ACTIVITY: In the entries below, which lines run from the one with "left shoulder: (185, 173)" through the one with "left hip: (223, 209)"? Repeat exactly those, both included, and no pictures.

Collection entries
%%

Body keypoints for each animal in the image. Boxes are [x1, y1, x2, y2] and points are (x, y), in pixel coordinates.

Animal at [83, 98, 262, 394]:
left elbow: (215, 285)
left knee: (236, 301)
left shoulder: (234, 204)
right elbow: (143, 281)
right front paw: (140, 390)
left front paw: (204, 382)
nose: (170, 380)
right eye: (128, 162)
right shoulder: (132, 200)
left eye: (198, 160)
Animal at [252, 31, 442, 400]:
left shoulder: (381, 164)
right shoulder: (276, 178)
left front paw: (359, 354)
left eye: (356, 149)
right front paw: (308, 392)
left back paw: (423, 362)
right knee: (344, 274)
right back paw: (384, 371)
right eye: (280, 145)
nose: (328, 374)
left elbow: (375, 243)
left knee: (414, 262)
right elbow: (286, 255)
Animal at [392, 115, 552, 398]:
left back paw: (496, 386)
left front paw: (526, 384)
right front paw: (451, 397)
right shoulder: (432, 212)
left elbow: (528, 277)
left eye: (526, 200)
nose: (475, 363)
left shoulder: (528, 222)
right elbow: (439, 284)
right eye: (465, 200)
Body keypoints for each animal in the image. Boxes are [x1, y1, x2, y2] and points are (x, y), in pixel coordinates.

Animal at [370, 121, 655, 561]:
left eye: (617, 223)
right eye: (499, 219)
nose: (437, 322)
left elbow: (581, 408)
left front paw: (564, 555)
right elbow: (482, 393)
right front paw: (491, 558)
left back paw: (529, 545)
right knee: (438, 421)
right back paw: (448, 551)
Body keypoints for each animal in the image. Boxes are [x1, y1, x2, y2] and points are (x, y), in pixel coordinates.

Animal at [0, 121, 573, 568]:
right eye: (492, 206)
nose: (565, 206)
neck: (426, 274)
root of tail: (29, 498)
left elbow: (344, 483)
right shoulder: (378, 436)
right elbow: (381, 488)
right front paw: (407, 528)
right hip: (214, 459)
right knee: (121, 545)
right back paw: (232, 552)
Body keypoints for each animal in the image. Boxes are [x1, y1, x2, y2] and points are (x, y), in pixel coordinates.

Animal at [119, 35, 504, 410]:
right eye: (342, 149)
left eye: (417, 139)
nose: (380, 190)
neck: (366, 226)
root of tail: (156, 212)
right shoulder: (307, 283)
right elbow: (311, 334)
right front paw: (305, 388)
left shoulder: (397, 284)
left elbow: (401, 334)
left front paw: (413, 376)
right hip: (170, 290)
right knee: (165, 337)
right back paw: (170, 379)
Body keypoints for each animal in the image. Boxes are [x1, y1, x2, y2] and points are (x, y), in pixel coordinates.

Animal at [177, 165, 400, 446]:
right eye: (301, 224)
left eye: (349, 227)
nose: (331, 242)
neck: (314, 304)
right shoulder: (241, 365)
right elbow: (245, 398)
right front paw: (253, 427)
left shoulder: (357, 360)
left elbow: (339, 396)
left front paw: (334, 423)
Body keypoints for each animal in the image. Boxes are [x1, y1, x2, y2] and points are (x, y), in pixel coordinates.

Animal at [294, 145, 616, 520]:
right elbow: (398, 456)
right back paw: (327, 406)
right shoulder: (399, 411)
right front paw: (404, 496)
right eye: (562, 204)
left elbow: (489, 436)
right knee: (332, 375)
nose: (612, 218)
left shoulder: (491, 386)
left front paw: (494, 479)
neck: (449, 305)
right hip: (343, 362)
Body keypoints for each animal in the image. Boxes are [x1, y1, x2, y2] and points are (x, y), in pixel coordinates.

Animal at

%%
%%

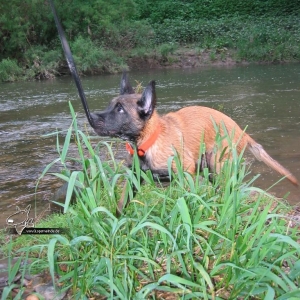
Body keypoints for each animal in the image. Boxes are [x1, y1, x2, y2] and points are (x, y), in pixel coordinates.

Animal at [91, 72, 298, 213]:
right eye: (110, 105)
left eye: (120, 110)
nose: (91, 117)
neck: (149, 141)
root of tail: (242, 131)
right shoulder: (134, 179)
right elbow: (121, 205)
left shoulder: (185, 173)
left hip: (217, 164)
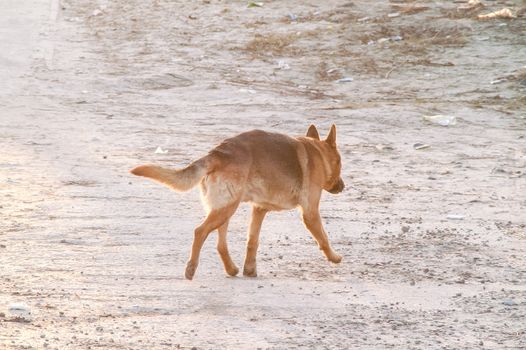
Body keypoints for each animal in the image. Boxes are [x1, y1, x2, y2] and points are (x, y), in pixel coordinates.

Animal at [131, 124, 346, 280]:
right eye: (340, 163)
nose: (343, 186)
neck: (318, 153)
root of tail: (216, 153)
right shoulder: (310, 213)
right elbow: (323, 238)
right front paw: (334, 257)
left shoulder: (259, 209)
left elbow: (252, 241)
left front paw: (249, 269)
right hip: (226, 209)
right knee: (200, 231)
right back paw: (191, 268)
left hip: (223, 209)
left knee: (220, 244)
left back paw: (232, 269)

%%

OUTPUT OF THE EXERCISE:
left shoulder: (185, 173)
left hip: (217, 164)
Body keypoints for each animal in the image. Boxes are [x1, y1, x2, y2] and points are (x, y), in pixel coordinates.

Animal at [131, 124, 346, 280]:
right eye: (340, 163)
nose: (343, 186)
neck: (318, 153)
root of tail: (216, 153)
right shoulder: (310, 213)
right elbow: (323, 238)
right front paw: (334, 257)
left shoulder: (259, 209)
left elbow: (252, 241)
left front paw: (249, 269)
right hip: (226, 209)
right knee: (200, 231)
right back paw: (191, 268)
left hip: (223, 209)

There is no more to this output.